A: This is essentially what Dr. Foster suggested in his comments during the webinar. That is, a change in our culture and the way we view food loss. In the United States, we are now two or three generations removed from people who witnessed widespread hunger. Guilt is not a good long term cultural change motivator so I don’t think stories about “the old days” when people ate moldy meat from their home smokehouse and stored potatoes in manure lined trenches to keep them from freezing will generate long term change. Besides, we would never and should never eat food in this condition, although people who have to do so don’t waste food. Better motivators are positive ideals such as protecting our environment as the questioner suggests. Peer-pressure around these ideals can be very effective.
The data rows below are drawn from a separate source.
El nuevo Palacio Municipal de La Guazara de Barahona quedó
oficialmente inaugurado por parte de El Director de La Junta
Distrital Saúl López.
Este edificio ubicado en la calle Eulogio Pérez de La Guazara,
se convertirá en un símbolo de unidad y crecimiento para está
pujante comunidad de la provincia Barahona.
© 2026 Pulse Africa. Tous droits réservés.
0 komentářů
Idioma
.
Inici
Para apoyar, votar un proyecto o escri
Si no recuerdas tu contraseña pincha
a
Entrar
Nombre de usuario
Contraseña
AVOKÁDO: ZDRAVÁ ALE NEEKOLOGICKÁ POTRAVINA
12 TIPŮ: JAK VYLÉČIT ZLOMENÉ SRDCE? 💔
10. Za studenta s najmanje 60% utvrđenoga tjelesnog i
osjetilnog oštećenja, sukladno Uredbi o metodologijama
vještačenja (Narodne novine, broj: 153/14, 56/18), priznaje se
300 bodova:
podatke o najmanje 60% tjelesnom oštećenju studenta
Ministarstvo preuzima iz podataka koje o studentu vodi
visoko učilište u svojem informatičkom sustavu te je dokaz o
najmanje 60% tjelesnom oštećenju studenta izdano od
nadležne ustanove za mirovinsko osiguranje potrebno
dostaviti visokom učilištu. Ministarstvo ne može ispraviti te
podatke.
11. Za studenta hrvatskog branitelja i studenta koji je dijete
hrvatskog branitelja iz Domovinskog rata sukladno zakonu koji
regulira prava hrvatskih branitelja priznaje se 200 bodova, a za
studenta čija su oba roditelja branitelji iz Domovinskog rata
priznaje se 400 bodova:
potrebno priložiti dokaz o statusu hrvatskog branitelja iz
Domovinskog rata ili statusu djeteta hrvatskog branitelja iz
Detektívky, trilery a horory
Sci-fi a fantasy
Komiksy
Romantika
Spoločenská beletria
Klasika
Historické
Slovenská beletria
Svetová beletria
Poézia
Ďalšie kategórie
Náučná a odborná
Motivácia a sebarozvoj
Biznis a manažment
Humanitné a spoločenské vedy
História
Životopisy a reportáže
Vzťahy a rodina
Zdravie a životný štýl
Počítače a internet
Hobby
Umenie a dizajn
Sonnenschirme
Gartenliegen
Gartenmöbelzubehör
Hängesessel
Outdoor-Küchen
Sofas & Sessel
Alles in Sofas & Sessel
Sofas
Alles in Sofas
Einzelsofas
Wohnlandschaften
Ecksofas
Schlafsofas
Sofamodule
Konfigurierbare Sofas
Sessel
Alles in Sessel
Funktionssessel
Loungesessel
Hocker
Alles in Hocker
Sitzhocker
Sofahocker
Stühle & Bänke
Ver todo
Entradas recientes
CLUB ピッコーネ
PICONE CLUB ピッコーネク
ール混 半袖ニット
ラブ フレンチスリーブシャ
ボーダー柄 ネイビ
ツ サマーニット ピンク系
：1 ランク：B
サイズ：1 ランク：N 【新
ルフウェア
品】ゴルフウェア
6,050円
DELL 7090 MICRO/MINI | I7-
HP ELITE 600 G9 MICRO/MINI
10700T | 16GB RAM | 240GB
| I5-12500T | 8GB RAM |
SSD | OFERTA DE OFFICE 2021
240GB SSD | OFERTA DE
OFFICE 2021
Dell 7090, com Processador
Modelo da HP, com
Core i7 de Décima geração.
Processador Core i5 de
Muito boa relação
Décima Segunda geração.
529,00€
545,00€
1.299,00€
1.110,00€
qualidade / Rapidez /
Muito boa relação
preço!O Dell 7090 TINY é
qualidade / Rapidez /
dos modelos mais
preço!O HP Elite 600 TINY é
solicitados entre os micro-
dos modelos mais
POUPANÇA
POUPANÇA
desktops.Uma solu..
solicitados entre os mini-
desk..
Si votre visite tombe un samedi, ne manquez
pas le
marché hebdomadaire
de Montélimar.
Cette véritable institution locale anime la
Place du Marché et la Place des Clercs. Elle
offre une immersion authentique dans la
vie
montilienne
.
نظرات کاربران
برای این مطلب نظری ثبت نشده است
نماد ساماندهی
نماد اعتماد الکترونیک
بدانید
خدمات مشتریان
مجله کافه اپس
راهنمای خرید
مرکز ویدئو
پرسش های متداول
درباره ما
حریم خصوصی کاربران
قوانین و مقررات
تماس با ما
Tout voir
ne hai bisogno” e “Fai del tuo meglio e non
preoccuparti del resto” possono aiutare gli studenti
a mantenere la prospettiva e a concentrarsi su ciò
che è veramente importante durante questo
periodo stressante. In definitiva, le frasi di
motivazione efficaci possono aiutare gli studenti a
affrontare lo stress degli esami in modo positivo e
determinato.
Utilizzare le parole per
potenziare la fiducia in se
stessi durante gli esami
If you think your neighbor is reducing food waste (even if they aren’t) then you are more likely to reduce food waste.
Q: Are there strategies of how to feed those in refugee camps that can include the indigenous knowledge of the residents or for developing new ways for the refugees to produce some food in their harsh environments? Could this be a way to change a hopeless condition completely dependent on the changeable whims of donors?
A: It probably depends a bit on the reasons for the refugee situation. Many refugees are political, economic or armed conflict casualties. However, just like the Native Americans of this country, today’s waves of refugees are not settled on productive agricultural lands. Turning those areas into productive landscapes presents a nearly prohibitive enterprise. This question reminds us that the first chapter of the book, How to Feed the World, is about population and migration. The real “problem” inherent in refugee situations is usually that they can’t safely go back where they came from and there is no other place willing to accept them. Migration is likely the optimal solution (well, the optimal solution would have been preventing whatever event created their plight originally) given historical evidence.
Q: What about indigenous communities who have lived off the land for thousands of years but now face food insecurity because of climate change which is disproportionately a result of developed countries like the US and their food systems and consumption patterns which go way beyond food waste? Won’t exporting the Western diet through trade or encouraging this diet through “access to greater technology” only serve to aggravate climate change?
A: This question has a lot in it. Ultimately, consumers are sovereign in free markets. That means they act on their preferences and get the sort of food they are willing and able to pay for. Cost has been a driving force and because many of the social and environmental factors that the questioner is concerned about do not get directly priced into the food products that cause them, we make some sub-optimal choices as consumers. Perhaps there might be a tradable permit that requires producers and processors to purchase permits for the externalities they produce. This creates a market for social and environmental consequences whereupon interest groups, concerned individuals and low-emissions farms can compete with conventional agriculture for the permits. Food will be more expensive in terms of its grocery store price but “more affordable” in the longer term assuming those who bid for the permits do so intelligently and with accurate information. This takes us back, though, to education as a key ingredient to sustainability and food security.
In 2011, The Economist magazine published a comprehensive review article on feeding the world called The 9 billion-people question. The article covers, in abbreviated form, some of the same issues as our book How to Feed the World. It is a complementary resource to the material in our book and is loaded with useful examples, including some of the examples and evidence that we mentioned in passing during the webinar.